§ Page excerpt
= = =

EE40 Final Project-1 Smart Car Name & SID 1 : Name & SID 2: Introduction The final project is to create an intelligent vehicle, better known as a robot. You will be provided with a chassis(motorized base), which has breadboard space for you to build circuits, and a microcontroller. As in lab 6, you will be writing the program that tells the robot what to do, but you will also build the interface circuits that enable the microcontroller to control the robot's actions. Like an actual engineering job, you will plan the design of your circuits and gain the approval of your boss (your GSI) before actually building your circuits. Power Source Because a robot must move around and availability of short cables, we can't use the plug power that we usually do in the lab. This means we need to use batteries to power everything on the robot. Since motors consume a lot more power than the microcontroller, using separate batteries for the motors and the microcontroller lets us use bigger batteries and higher voltages for the motors without damaging the microcontroller. Be extra careful to never short out the motor batteries. They have no "output off" setting and no current limit, and will happily try to melt any wires, breadboard rows, ICs, or tools you short their terminals with! Measure the resistance of the motor. Now based on this resistance value along with the voltage that the battery can supply and the energy(ma.hour) that the battery provides, find out how long would you expect the motor batteries to be able to continuously power the two motors if they don't spin? Motor Resistance Battery Voltage Battery Energy Stand-by Time
Motor Driver if we run the motors from a separate power source, we can't connect the microcontroller directly to the motors, so an interface is required. We will be using a classic motor interface design called an H-bridge, which can be bought as a single IC for convenience. It lets us run a motor in either direction easily. Figure 1. A basic Hbridge IC using MOSFETs DC motors like the ones we use have a sort of polarization. If the polarity of the applied voltage is flipped, they will rotate in the opposite direction. An H-bridge is a convenient way of producing this polarity flip. By turning on one transistor on each side, we can make the motor voltage Vm positive or negative. Can you see a problem with this simple design that can arise if we aren't careful with inputs?

= = =

§ Dataset

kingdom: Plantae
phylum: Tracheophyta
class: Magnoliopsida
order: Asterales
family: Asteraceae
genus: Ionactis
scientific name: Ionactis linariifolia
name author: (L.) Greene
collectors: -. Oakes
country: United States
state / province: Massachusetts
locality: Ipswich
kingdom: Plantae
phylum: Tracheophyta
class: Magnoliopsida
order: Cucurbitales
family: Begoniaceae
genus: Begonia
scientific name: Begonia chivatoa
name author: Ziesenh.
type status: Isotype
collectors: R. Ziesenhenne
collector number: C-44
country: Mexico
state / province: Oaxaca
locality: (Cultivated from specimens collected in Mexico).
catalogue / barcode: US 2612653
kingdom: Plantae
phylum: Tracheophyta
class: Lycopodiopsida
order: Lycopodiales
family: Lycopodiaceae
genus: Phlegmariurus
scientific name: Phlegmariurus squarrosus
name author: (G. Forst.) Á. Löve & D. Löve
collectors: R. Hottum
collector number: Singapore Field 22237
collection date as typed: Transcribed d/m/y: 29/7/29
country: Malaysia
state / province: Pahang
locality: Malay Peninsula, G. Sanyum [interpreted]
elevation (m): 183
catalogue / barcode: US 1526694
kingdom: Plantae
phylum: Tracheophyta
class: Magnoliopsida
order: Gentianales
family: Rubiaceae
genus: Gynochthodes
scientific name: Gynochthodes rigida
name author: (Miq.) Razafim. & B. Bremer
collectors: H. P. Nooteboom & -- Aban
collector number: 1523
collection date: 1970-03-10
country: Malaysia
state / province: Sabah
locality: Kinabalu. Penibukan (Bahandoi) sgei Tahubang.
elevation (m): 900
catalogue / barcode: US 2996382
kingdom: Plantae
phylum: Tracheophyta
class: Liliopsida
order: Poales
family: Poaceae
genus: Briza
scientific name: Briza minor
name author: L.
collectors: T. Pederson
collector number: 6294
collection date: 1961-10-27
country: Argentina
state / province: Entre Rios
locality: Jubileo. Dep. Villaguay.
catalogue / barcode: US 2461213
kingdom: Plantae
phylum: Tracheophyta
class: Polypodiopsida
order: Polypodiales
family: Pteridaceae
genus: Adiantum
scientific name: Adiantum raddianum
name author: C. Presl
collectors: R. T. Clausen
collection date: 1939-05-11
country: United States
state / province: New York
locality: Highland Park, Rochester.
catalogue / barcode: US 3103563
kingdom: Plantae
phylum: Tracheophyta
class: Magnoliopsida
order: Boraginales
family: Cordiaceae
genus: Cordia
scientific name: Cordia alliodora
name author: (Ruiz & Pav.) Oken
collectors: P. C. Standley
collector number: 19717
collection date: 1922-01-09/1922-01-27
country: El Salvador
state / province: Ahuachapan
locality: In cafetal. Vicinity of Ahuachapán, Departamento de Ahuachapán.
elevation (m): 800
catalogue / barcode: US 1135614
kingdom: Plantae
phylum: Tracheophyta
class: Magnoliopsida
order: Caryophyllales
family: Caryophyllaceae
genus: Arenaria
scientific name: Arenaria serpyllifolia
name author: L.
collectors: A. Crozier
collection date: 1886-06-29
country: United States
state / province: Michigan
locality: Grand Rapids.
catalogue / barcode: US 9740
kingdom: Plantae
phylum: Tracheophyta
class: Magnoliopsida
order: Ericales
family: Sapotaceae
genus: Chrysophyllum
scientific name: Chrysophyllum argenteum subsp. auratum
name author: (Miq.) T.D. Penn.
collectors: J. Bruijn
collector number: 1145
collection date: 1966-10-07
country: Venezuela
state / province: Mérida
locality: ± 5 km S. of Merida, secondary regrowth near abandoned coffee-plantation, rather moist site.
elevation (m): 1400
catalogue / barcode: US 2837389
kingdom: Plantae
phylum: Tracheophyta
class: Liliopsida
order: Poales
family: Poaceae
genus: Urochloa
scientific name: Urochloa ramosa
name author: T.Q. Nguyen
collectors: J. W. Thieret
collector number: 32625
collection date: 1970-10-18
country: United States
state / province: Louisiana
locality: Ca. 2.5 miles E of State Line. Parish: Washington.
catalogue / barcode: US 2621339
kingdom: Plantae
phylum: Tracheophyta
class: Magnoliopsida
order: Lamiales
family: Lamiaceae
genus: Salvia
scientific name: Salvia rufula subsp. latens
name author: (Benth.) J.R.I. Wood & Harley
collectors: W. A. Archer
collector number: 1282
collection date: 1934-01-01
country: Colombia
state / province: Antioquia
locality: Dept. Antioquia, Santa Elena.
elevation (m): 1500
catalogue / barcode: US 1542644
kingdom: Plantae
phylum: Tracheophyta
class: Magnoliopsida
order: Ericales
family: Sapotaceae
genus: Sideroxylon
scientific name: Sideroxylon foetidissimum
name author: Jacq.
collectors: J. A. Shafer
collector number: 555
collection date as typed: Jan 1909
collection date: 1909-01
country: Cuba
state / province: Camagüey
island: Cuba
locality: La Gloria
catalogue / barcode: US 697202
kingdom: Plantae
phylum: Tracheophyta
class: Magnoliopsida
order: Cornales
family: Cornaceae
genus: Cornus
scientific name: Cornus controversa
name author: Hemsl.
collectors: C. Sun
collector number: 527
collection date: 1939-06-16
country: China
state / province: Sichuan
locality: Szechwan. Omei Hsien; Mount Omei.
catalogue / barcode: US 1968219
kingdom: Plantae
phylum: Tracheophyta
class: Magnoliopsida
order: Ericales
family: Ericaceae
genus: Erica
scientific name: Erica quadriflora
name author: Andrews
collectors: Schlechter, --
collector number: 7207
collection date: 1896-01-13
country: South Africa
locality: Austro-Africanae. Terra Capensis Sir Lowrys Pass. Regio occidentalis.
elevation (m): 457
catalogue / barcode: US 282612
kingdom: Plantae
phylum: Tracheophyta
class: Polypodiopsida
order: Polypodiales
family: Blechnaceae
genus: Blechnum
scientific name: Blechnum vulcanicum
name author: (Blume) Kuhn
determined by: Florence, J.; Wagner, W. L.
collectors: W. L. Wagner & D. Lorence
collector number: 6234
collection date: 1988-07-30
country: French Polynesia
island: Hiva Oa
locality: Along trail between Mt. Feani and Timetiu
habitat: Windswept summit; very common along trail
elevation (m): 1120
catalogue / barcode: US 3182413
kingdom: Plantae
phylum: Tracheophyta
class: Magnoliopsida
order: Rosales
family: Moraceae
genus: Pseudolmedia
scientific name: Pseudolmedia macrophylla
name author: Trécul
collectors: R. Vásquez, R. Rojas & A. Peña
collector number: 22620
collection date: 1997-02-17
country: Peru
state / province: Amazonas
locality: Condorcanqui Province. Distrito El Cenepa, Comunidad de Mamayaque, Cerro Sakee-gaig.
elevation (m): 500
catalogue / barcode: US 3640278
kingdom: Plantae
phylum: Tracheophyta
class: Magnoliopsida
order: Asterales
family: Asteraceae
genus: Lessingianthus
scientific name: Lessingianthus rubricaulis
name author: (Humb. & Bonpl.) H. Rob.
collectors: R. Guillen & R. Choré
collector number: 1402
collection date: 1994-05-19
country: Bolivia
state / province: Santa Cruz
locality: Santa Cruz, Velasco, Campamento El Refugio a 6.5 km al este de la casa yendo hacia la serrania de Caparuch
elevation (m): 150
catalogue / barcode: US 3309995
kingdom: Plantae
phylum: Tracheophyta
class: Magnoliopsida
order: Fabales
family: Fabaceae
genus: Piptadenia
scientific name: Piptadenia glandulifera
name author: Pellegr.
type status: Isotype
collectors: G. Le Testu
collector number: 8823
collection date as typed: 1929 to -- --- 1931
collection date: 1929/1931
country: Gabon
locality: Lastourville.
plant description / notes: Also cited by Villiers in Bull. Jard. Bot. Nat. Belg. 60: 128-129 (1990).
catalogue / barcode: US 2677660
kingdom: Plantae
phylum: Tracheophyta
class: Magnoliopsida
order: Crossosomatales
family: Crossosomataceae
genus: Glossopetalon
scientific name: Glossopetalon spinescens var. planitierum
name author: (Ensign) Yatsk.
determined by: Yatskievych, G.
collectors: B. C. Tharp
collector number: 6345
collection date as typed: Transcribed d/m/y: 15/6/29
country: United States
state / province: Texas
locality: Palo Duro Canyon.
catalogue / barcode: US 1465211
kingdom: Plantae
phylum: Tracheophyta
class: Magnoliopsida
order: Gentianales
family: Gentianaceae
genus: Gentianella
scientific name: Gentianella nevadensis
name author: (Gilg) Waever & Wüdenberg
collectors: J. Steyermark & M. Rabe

= = =

§ The request
Pick up the smart car project handout after its final sentence and keep writing it. The listing above comes from a different source than the handout.

§ Response to the exercise
We can avoid this problem by using a purpose-built motor driver chip that uses the same general design but prevents problematic inputs from being possible in the first place. We are using the SN754410, which contains four "sides" of an Hbridge on a single chip. Each input on the chip controls whether the corresponding output is connected to Vcc or ground. The major problem we have with the SN754410 is that it cannot take its inputs directly from the microcontroller. If you look at its data sheet, you will see that its minimum allowed input voltage is larger than the maximum voltage that the microcontroller can put out. Figure 2. Pinout and function of the SN754410 This problem can be solved by "translating" the 3V signals produced by the microcontroller into higher-voltage signals. The motor batteries provide 4.8V, which is a sufficiently high voltage for this purpose. There are a variety of circuits capable of achieving this; in this lab, we will use op-amps. We could build an amplifier, but that is actually more complicated than we need. Remember that an op-amp magnifies the difference between its inputs until its output reaches its supply voltage. Can you use this property to design a simple circuit to convert a 0-3V digital signal into a 0-4.8V digital signal, without using any feedback? Be sure to include some tolerance for inputs that aren't exactly zero. This circuit is called a comparator. (2pt)
Now, put it all together. Draw a schematic of one entire motor driving circuit, starting with two microcontroller pins (0 to 3 volt range, remember) and ending with a motor. This will form half of your robot's motion system. Be sure to connect every pin on the half of the SN754410 you're using. You'll be using LMC6482 dual op-amp chips for your operational amplifier needs. Figure 3. Pinout of the LMC6482 Get approval of your circuit from your GSI, then get the parts and build the circuit on your robot's breadboard.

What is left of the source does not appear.